そうすれば自分たちの団体以外のセラピストが「カイロプラクティック」を標榜することを実質的に阻止できます。「オステオパシー」についても同様に商標登録されているらしく、いってみれば普通名詞のはずのカイロプラクティックやオステオパシーを「商標」として認めてしまう日本の特許庁のセンスもなかなかのものです。

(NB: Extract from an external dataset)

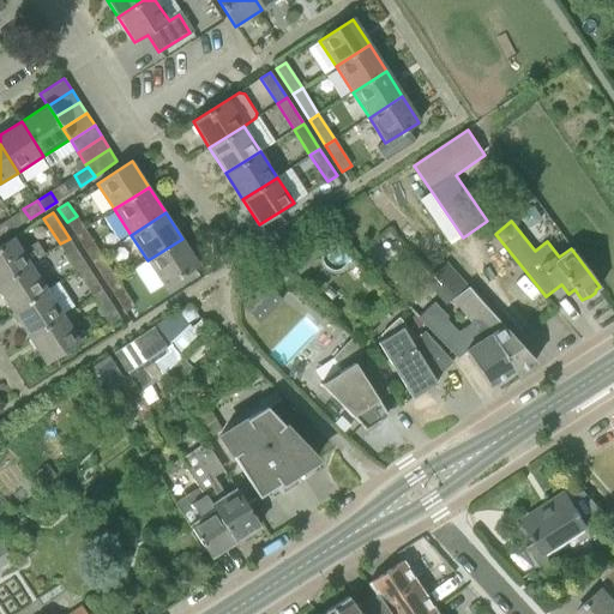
[(0,282),(30,263),(44,253),(36,241),(22,252),(13,238),(0,245),(0,282)]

個々のテクニックについても商標登録や著作権を主張している人は増えてきています。カイロプラクティックでは「仙骨・後頭骨テクニック」の創始者の身内が同療法の著作権を認められ、日本で出版されていた同療法関係の書籍は軒並み絶版になりました。
「ナントカ療法の健全な発展のため」という言い回しにはなっていますが要は利権の独占のためでありましょう。商標登録はある意味ジャストミートです。
商標登録にバッティングしたかどでペナルティーを受けた例を寡聞にしてまだ知りません。ただし、最近流行のコンピューターを使った治療法の「何とかセラピー」がわざわざ「ウチはカイロプラクティックではない」ということを主張されるのもこの問題と無関係ではないでしょうね。
ちなみに柔道整復師は業務のみ独占です。だから柔道整復師を自称してもそれだけでは罪になりませんが、無資格の人間が整骨院で施術をすれば罪に問われます。